Thursday, September 8, 2011

Deniers pwnd


What a week. Texas burned in the midst of its global-warming-fueled drought, and in Somalia hundreds of people were dying every day of hunger and thirst, in a region driven to the edge of mass catastrophe by a combination of critical drought, high food prices, and political and social chaos.

Spencer and Braswell continued to take a beating, as Dessler (2011) exploded their toy models with actual data, and showed their sloppy methods implied ocean warming causing ocean warming. Skeptics were duely chastised and promised to curb their overreaching claims based on unphysical models ignoring actual physical evidence (kidding about that one.)

Rick Perry took the Galileo Effect mainstream in last night's Republican debate, but not before we explored how totally nonsensical such an invocation is:



Perry's bumbling invocation of this minor myth was part of a shrill and unimpressive showing in which he called Social Security a "massive lie" and a "Ponzi scheme." In this the new face of climate denial?

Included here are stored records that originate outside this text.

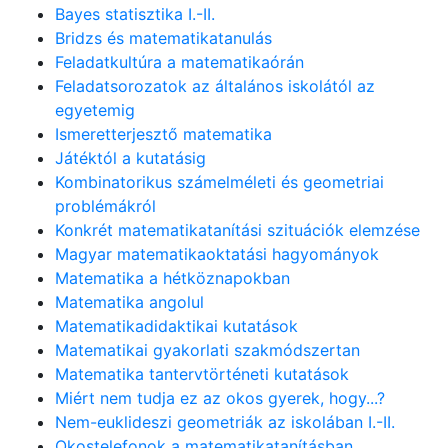
Bayes statisztika I.-II.
Bridzs és matematikatanulás
Feladatkultúra a matematikaórán
Feladatsorozatok az általános iskolától az
egyetemig
Ismeretterjesztő matematika
Játéktól a kutatásig
Kombinatorikus számelméleti és geometriai
problémákról
Konkrét matematikatanítási szituációk elemzése
Magyar matematikaoktatási hagyományok
Matematika a hétköznapokban
Matematika angolul
Matematikadidaktikai kutatások
Matematikai gyakorlati szakmódszertan
Matematika tantervtörténeti kutatások
Miért nem tudja ez az okos gyerek, hogy...?
Nem-euklideszi geometriák az iskolában I.-II.
Okostelefonok a matematikatanításban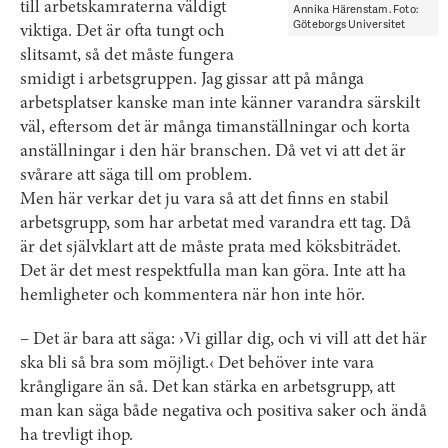
till arbetskamraterna väldigt
Annika Härenstam. Foto:
Göteborgs Universitet
viktiga. Det är ofta tungt och
slitsamt, så det måste fungera
smidigt i arbetsgruppen. Jag gissar att på många
arbetsplatser kanske man inte känner varandra särskilt
väl, eftersom det är många tim­anställningar och korta
anställningar i den här branschen. Då vet vi att det är
svårare att säga till om problem.
Men här verkar det ju vara så att det finns en stabil
arbetsgrupp, som har arbetat med varandra ett tag. Då
är det självklart att de måste prata med köksbiträdet.
Det är det mest respektfulla man kan göra. Inte att ha
hemligheter och kommentera när hon inte hör.
– Det är bara att säga: ›Vi gillar dig, och vi vill att det här
ska bli så bra som möjligt.‹ Det behöver inte vara
krångligare än så. Det kan stärka en arbetsgrupp, att
man kan säga både negativa och positiva saker och ändå
ha trevligt ihop.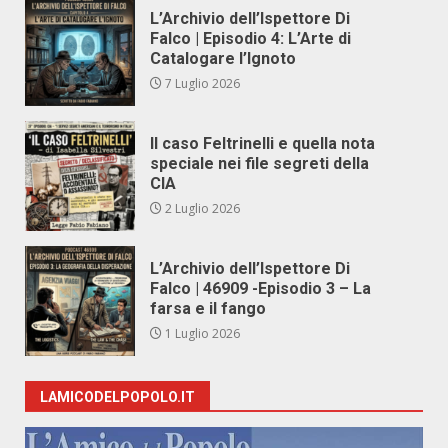
L’Archivio dell’Ispettore Di
Falco | Episodio 4: L’Arte di
Catalogare l’Ignoto
7 Luglio 2026
Il caso Feltrinelli e quella nota
speciale nei file segreti della
CIA
2 Luglio 2026
L’Archivio dell’Ispettore Di
Falco | 46909 -Episodio 3 – La
farsa e il fango
1 Luglio 2026
LAMICODELPOPOLO.IT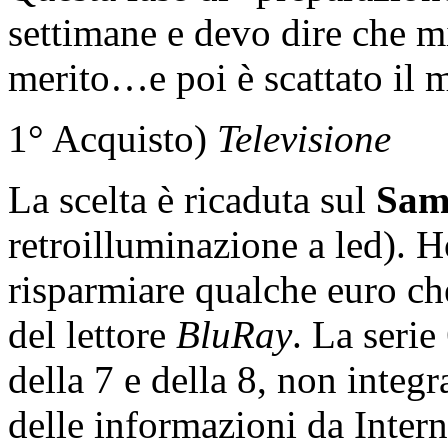
settimane e devo dire che mi
merito…e poi è scattato il 
1° Acquisto)
Televisione
La scelta è ricaduta sul
Sam
retroilluminazione a led). H
risparmiare qualche euro che
del lettore
BluRay
. La serie
della 7 e della 8, non integr
delle informazioni da Interne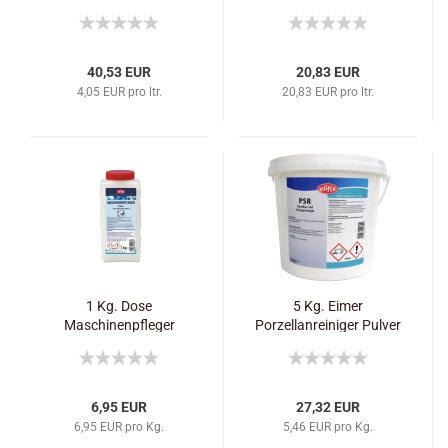
Klarspüler GK
40,53 EUR
20,83 EUR
4,05 EUR pro ltr.
20,83 EUR pro ltr.
1 Kg. Dose
5 Kg. Eimer
Maschinenpfleger
Porzellanreiniger Pulver
Pulver
6,95 EUR
27,32 EUR
6,95 EUR pro Kg.
5,46 EUR pro Kg.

Let's hope so.

Meanwhile, two other denier candidates, Michelle Bachmann and Ron Paul, went on record opposing mandatory vaccinations for schoolchildren. As we've noted before, the different strains of anti-science denial have significant overlap.

The Yale Project on Climate Change Communications had some good news for those of us who spend too much time in the blogosphere: outside the Tea Party, every group of voters -- including Republicans, albeit more narrowly than Democrats or independents -- favors a binding international treaty to cut CO2 emissions. The Tea Party -- only 12% of the population -- are the only ones who think global warming isn't happening.

How little influence do "loud and proud" deniers wield? More than three-quarters of the public has never heard of "climategate." Half the Tea Party members have never heard of it.

Sea ice volume is at record lows, area and extent will go down to the wire vs mighty 2007. The sea ice volume chart really tells the tale:



After the plunge in 2007, we see a slight increase in the seasonal low the following year, as you would expect, based on the principle of regression towards the mean. But with that one exception, every year for the past ten years has seen the ice hit a new record low. It's awfully close to the continual steady change that deniers always demand as proof of outside influence -- although since that kind of steady change is rarely seen in large, complex systems, it really implies such a rapid change that the natural variation of the system has been completely overwhelmed.

Climate scientists continue their observations of the natural world, while also, gradually, improving how they communicate scientific findings:



And the public is willing to listen: scientists are still be far the most trusted source of information about climate change -- even among deniers!

All and all, if you deny the physical reality of global warming and view mitigation of these rapid, irreversible changes as an eco-Marxist conspiracy to install the collectivist New World Order, you might want to take a long weekend, start fresh on Monday. Because this week things are just not going your way.